Com o tempo, Priscila assumiu a operação e passou a ajudar outros imigrantes com o aluguel das contas. Com seu conhecimento em sistemas e engenharia social, área na qual se formou no Brasil, ela passou a usar “truques” para driblar as plataformas. “Conversando com outras pessoas que faziam o mesmo que eu, um deles, mais antigo na fraude, brincava que me saí melhor que o professor. Descobri como burlar quando as companhias colocam algum bloqueio para dificultar”, brincou ela, que ganhava US$ 10 mil (mais de R$ 55 mil) por mês.
“Comprava dados na dark web, é como um marketplace de dados, tem de tudo, você escolhe o que quer. Pagava de US$ 10 a US$ 25 pelos documentos, como seguro social e carteira de motorista. Criava contas e alugava por US$ 250 por semana para imigrantes”, explicou Priscila.
O grupo, chamado de “Máfia” no Whatsapp e encabeçado pela brasileira, foi desarticulado pelo FBI em 7 de maio de 2021, quando ela foi presa. Sincera, Barbosa reforçou que não tem remorso pelo que fez: “Eu enxergo o que eu fiz como uma forma de ajudar imigrantes. Um crime praticamente sem vítimas. Ajudei as pessoas a pagarem suas contas e colocarem comida na mesa. Sei que o que eu fiz não é certo, mas não prejudicou ninguém financeiramente. Existem vítimas pelo uso da identidade, mas nenhuma delas foi”.

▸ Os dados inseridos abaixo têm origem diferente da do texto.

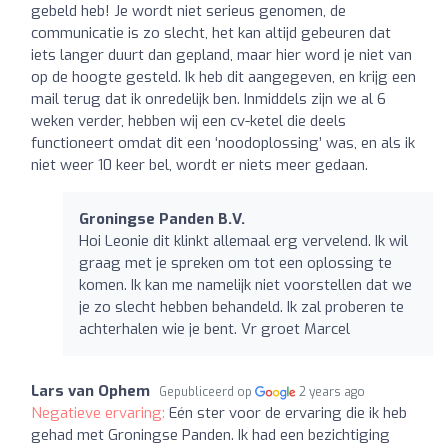
gebeld heb! Je wordt niet serieus genomen, de
communicatie is zo slecht, het kan altijd gebeuren dat
iets langer duurt dan gepland, maar hier word je niet van
op de hoogte gesteld. Ik heb dit aangegeven, en krijg een
mail terug dat ik onredelijk ben. Inmiddels zijn we al 6
weken verder, hebben wij een cv-ketel die deels
functioneert omdat dit een ‘noodoplossing’ was, en als ik
niet weer 10 keer bel, wordt er niets meer gedaan.
Groningse Panden B.V.
Hoi Leonie dit klinkt allemaal erg vervelend. Ik wil
graag met je spreken om tot een oplossing te
komen. Ik kan me namelijk niet voorstellen dat we
je zo slecht hebben behandeld. Ik zal proberen te
achterhalen wie je bent. Vr groet Marcel
Lars van Ophem
Gepubliceerd op
2 years ago
Negatieve ervaring:
Eén ster voor de ervaring die ik heb
gehad met Groningse Panden. Ik had een bezichtiging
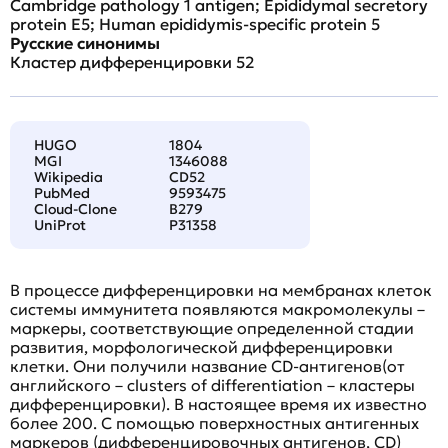
Cambridge pathology 1 antigen; Epididymal secretory
protein E5; Human epididymis-specific protein 5
Русские синонимы
Кластер дифференцировки 52
HUGO
1804
MGI
1346088
Wikipedia
CD52
PubMed
9593475
Cloud-Clone
B279
UniProt
P31358
В процессе дифференцировки на мембранах клеток
системы иммунитета появляются макромолекулы –
маркеры, соответствующие определенной стадии
развития, морфологической дифференцировки
клетки. Они получили название CD-антигенов(от
английского – clusters of differentiation – кластеры
дифференцировки). В настоящее время их известно
более 200. С помощью поверхностных антигенных
маркеров (дифференцировочных антигенов, CD)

No dia da prisão, que aconteceu em seu apartamento de luxo, ela chegou a ser elogiada pelos agentes. “O policial elogiou meu apartamento. Acho que ele teve empatia, quis me fazer sentir melhor”, contou a moça.
Ao chegar na prisão, ainda durante a pandemia, Priscila foi levada para o chamado “hole” (buraco), uma espécie de cela solitária. “Nos primeiros 14 dias, por causa da Covid, tive que ficar numa sala de quarentena, tinha que ficar 23 horas por dia no que eles chamam de buraco. Era um lugar destinado para presas indisciplinadas”, relembrou.

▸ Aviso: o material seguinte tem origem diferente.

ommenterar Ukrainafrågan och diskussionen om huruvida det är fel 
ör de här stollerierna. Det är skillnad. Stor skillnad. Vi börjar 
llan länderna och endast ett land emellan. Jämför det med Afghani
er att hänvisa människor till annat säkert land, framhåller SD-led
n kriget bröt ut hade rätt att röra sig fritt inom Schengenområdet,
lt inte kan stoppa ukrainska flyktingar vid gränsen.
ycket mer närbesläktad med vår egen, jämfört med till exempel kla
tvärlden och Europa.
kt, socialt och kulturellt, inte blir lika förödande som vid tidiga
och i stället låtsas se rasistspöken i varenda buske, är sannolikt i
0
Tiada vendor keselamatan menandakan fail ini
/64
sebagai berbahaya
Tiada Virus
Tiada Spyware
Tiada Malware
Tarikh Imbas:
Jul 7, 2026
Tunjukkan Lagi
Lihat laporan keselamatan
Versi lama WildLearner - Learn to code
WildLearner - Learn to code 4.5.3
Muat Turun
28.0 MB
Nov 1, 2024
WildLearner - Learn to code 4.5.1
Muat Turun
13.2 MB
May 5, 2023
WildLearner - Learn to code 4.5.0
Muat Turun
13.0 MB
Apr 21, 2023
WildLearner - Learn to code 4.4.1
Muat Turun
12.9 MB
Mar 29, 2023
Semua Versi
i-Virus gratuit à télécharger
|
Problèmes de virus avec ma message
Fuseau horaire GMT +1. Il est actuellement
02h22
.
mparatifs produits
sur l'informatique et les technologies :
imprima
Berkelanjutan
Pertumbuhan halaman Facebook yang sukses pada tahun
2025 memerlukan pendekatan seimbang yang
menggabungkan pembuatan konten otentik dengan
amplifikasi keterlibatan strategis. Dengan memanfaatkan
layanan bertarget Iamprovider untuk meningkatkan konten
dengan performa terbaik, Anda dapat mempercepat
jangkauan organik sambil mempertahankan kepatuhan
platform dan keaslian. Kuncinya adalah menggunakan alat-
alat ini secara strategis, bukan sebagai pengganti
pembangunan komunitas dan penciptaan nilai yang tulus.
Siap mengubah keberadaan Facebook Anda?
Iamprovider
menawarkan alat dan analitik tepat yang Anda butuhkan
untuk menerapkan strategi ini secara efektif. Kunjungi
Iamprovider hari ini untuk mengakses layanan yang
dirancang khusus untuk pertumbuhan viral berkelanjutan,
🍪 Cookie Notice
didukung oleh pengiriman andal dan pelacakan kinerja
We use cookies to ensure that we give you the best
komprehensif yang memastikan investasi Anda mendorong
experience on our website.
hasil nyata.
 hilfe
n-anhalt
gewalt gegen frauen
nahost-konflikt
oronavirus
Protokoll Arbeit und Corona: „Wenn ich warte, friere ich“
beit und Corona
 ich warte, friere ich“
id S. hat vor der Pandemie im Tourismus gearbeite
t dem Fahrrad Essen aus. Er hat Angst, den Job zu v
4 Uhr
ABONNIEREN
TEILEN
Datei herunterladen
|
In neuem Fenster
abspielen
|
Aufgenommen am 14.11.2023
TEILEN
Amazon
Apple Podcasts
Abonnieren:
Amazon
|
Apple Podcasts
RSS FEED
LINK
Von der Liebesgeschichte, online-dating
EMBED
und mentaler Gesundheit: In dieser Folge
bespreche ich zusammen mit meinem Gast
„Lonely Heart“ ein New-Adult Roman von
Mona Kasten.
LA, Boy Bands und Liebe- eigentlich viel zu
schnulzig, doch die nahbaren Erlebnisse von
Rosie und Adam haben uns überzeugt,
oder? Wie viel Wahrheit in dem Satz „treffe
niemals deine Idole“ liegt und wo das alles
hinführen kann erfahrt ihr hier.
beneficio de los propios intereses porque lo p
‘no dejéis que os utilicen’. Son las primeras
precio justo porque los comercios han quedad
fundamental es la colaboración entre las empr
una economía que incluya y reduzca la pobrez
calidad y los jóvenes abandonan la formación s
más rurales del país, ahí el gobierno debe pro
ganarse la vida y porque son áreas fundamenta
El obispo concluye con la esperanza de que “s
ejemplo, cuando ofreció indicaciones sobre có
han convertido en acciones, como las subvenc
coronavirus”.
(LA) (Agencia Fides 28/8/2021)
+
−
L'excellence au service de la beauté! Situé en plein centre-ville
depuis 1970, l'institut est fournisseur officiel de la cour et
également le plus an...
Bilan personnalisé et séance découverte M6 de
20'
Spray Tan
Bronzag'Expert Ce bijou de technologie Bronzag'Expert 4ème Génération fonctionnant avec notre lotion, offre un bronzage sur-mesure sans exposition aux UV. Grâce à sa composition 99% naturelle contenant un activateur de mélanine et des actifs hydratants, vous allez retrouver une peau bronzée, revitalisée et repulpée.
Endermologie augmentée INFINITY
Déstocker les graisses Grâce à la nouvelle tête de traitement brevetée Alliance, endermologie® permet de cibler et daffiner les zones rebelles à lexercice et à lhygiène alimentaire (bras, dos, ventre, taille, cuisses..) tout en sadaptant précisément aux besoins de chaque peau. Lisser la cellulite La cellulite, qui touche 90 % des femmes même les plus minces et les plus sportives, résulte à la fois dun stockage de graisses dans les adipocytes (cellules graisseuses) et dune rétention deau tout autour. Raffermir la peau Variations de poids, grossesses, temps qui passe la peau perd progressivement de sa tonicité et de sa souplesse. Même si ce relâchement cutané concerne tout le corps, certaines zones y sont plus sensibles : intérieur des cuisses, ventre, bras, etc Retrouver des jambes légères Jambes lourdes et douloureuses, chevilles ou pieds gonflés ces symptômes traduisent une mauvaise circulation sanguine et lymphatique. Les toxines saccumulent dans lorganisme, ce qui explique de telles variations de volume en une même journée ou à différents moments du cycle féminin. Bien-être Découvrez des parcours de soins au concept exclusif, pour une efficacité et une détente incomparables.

Ao longo dos mais de dois anos de pena, ela passou por cinco complexos, onde relata ter encontrado muitas mulheres latinas: “Ficava muito quieta na minha, mas me chamavam de princesinha porque eu não fazia o padrão das pessoas presas. Eram mulheres grandonas, com dentes de ouro. Cheguei com unhas grandes e mega hair. Eu só chorava, chorei por sete meses”.
De baixa estatura, Priscila foi forçada a ganhar o respeito das detentas de outras maneiras. “Me tornei chefe de cozinha. Seguia o cardápio deles, mas com meu tempero fazia tacos, arroz mexicano e frango grelhado. Com o tempo, os funcionários da prisão também apareciam na janela da cozinha me pedindo para fazer panquecas”, contou ela.

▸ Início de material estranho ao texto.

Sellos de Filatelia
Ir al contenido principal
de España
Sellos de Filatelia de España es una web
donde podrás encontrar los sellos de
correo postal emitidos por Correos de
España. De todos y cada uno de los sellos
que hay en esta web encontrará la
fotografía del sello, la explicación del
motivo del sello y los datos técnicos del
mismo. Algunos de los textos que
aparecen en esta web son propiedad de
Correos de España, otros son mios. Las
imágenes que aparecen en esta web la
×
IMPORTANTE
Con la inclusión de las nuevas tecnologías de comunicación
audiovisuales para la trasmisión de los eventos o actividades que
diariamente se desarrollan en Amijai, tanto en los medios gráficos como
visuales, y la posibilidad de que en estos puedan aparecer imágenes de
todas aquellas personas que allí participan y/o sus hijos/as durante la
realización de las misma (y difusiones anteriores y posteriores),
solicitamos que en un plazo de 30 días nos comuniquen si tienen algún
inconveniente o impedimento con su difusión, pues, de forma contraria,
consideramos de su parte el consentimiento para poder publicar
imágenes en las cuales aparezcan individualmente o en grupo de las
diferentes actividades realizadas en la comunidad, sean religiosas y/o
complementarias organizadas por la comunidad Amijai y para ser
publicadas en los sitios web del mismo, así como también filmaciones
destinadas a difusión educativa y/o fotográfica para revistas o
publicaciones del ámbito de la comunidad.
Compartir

Sua liberdade veio em 16 de novembro de 2023. Após ser buscada pela amiga no presídio, as duas foram comemorar o fim da pena em grande estilo: com taças de champagne francesa. “Veuve Clicquot, pesquise o preço depois para você saber”, destacou. No Brasil, o preço da bebida pode alcançar até R$ 1.500 por garrafa.
Os luxos ficaram para trás, de acordo com Priscila, que viu a maior parte dos mais de R$ 4 milhões que arrecadou ser confiscada pela Justiça, incluindo os US$ 60 mil investidos em bitcoins. Agora, ela planeja recomeçar sua vida com o que restou, uma quantia que preferiu não revelar, e está considerando abrir uma loja online para vender acessórios.
Priscila, que conseguiu o Green Card através de seu casamento com um americano (que já chegou ao fim), atualmente trabalha como tradutora independente e também colabora com uma empresa de construção civil, recebendo cerca de US$ 1.800 por semana. Após sua libertação, ela entrou com um pedido de asilo nos Estados Unidos.